Image management that will scale
Posted by Craig Ambrose on November 27, 2007 at 02:59 AM
There is a lot of conflicting information around about handling user uploaded images in rails applications. I’ve done it a number of different ways, and the good news is that it’s not too hard to move from one system to another. However, dealing with scaling issues is a pain and it’s nice to get it right first go. So, here are some problems that I’ve encountered recently, along with some solutions.
Files Per Directory Limit
Depending on which OS you use for hosting, you’ve probably got a limit to the number of files (or directories) you can put inside a given directory. It’s usually about 32,000. While this seems like a long way off, if your site accepts user content then hopefully this will eventually become a problem for you. There have been various talks and articles written about different hashing systems for file names, but it’s worth mentioning that this is basically a solved problem, and you shouldn’t have to tackle it yourself.
If you’re still using file_column, as I am for a few things, then this one might bite you. The simplest solution, I think, is to migrate to attachment_fu. The file system store for attachment_fu implements file name based hashing, and the s3 and database stores don’t suffer from the problem at all. Also, the way in which attachment_fu handles pluggable storage classes means that you could also slip in your own custom storage system later without having to change the way that you use attachment_fu in your models.
If you’re thinking of making the switch, here’s an article I wrote on migrating from file column to attachment_fu.
RMagick Memory Leaks
RMagick is really handy, and so just about every rails image handling tutorial on the internet recommends it’s use. I’m using it all over the place. My advice to you, is don’t ever do this. It turns out that RMagick leaks memory every time it manipulates an image. I haven’t measured the amount myself, but I’m told it’s quite a bit. Certainly I’ve been having resource consumption problems with scripts using RMagick heavily. So, say goodbye to it.

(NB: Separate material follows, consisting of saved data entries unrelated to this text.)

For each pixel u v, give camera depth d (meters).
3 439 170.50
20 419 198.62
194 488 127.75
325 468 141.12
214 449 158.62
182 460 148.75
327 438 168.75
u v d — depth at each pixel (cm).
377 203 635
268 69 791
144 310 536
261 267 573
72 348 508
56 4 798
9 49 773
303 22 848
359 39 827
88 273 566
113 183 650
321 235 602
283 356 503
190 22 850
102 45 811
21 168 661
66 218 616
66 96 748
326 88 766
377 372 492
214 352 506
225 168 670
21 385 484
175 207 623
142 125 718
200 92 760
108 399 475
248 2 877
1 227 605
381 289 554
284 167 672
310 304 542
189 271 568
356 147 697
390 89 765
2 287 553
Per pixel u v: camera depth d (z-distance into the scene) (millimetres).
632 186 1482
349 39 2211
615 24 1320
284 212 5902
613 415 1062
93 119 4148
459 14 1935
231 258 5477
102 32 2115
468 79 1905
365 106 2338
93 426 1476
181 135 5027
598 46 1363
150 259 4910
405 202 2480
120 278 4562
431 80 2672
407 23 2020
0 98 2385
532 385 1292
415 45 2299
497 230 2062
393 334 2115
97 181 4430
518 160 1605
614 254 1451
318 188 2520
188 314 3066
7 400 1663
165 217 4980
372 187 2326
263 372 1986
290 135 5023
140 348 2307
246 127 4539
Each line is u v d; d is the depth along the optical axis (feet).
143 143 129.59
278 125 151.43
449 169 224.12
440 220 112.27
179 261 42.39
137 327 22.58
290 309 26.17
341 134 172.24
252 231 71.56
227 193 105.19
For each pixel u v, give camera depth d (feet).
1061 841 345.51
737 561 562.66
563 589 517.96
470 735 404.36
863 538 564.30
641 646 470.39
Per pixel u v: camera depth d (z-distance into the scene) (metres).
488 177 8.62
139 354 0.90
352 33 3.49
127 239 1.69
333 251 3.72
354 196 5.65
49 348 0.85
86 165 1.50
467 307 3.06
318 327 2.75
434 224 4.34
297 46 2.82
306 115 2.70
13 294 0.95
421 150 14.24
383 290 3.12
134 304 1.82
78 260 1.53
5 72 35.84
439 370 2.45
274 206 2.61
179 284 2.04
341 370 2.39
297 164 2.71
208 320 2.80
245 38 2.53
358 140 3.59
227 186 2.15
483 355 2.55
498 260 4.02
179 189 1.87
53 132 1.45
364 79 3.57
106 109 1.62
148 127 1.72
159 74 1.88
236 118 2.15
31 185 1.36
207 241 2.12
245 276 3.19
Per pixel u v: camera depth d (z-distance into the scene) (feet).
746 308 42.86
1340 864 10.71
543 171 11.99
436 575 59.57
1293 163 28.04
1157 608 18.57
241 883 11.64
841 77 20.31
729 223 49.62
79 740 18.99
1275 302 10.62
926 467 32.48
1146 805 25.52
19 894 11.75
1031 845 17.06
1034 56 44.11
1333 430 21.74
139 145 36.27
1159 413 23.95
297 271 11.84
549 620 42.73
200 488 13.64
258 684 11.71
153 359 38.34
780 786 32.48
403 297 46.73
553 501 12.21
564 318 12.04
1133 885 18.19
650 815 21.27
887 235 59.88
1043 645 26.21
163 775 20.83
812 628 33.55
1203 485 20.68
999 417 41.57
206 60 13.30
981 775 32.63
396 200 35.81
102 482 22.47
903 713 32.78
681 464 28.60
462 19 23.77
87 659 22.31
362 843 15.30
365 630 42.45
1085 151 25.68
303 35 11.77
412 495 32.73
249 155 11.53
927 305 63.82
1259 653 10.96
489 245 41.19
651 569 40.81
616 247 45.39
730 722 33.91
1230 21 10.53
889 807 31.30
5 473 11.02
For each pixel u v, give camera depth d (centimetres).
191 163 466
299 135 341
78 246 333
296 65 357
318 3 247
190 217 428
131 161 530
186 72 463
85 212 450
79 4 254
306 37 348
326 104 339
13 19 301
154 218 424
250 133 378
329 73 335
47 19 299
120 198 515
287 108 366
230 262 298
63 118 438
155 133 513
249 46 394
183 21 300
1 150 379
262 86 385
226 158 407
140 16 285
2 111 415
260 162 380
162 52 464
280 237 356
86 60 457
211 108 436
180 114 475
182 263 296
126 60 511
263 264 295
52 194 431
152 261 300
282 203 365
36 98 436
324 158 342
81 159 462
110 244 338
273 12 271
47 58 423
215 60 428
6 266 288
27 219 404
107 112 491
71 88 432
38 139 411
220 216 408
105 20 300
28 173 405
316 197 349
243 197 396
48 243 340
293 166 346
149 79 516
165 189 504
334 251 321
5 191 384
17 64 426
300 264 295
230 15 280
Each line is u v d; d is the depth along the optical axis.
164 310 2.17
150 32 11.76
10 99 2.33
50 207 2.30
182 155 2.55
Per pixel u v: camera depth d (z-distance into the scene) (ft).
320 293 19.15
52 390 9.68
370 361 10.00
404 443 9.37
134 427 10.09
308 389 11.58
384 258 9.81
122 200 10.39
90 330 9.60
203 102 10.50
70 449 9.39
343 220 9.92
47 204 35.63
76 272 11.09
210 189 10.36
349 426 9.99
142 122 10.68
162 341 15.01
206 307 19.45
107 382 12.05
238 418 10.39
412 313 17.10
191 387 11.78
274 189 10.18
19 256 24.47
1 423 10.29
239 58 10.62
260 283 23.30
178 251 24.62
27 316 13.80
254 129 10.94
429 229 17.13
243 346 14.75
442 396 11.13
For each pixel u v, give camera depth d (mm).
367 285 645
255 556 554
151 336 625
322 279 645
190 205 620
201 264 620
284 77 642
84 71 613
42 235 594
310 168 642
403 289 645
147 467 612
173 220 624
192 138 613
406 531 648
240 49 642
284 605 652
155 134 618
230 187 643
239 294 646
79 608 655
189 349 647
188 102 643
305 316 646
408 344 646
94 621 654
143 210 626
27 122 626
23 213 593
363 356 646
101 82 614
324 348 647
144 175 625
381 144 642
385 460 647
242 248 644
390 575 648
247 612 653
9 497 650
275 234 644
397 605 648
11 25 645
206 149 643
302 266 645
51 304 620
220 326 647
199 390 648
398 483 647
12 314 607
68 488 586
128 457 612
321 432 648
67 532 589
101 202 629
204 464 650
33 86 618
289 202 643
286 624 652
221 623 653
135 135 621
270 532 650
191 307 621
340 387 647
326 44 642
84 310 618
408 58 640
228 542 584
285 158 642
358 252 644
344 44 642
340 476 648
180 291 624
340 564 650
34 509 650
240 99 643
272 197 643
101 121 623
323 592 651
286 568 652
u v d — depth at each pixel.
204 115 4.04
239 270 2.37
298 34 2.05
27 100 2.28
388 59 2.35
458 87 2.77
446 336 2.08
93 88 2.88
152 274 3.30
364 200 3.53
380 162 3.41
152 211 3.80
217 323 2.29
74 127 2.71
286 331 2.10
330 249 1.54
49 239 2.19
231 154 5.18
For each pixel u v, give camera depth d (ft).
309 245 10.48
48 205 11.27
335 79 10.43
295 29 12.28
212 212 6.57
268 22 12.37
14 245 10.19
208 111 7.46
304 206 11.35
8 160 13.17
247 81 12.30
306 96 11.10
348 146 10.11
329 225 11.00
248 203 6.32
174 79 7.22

DHH recommended just using the image magick binaries manually. That’s basically a good idea, but a slightly easier way of doing that is to use the mini_magick gem. Mini magick provides a ruby API, but under the hood it just calls the image magick command line tools. Attachment_fu comes with a mini magic processor, so you can just add ”:processor => :MiniMagick” to your call to has_attachment and you’re in business. Khamsouk Souvanlasy wrote a good tutorial on using mini_magick with acts_as_attachment.
Cropping
The one thing I noticed in using attachment_fu instead of file column is that file column resizes images and crops them nicelly, the way that you would expect. By default, attachment_fu tends to stretch them. This has been covered better by other people, so I just want to mention it because stretching is almost certainly what you want, and until Rick fixes it, I’d suggest making a small change to the plugin yourself. There are a number of articles on the subject, but I think the best one is probably over at toolman tim’s blog.
Don’t just go with Tim’s solution though, have a look at the comments, and you will find options for the different image processesors. I used “labrat’s” suggested fix for mini magick (paste here)
Amazon S3
Amazon S3 appears to be a great solution for handling user generated images, and I’m starting to use it a fair bit. One word of warning however, is that I’ve already started to encounter an occasional communication error with amazon, as discussed in this thread and I don’t yet know how serious it is or how easily fixed. I’ll post some more on this subject when I’m better informed.
Migrating from file_column to attatchment_fu
Posted by Craig Ambrose on September 09, 2007 at 03:25 AM
About a year ago, file_column was one of the most popular plugin for storing files, particularly images, in rails applications. These days, the most popular plugin is Rick Olsen’s attachment_fu.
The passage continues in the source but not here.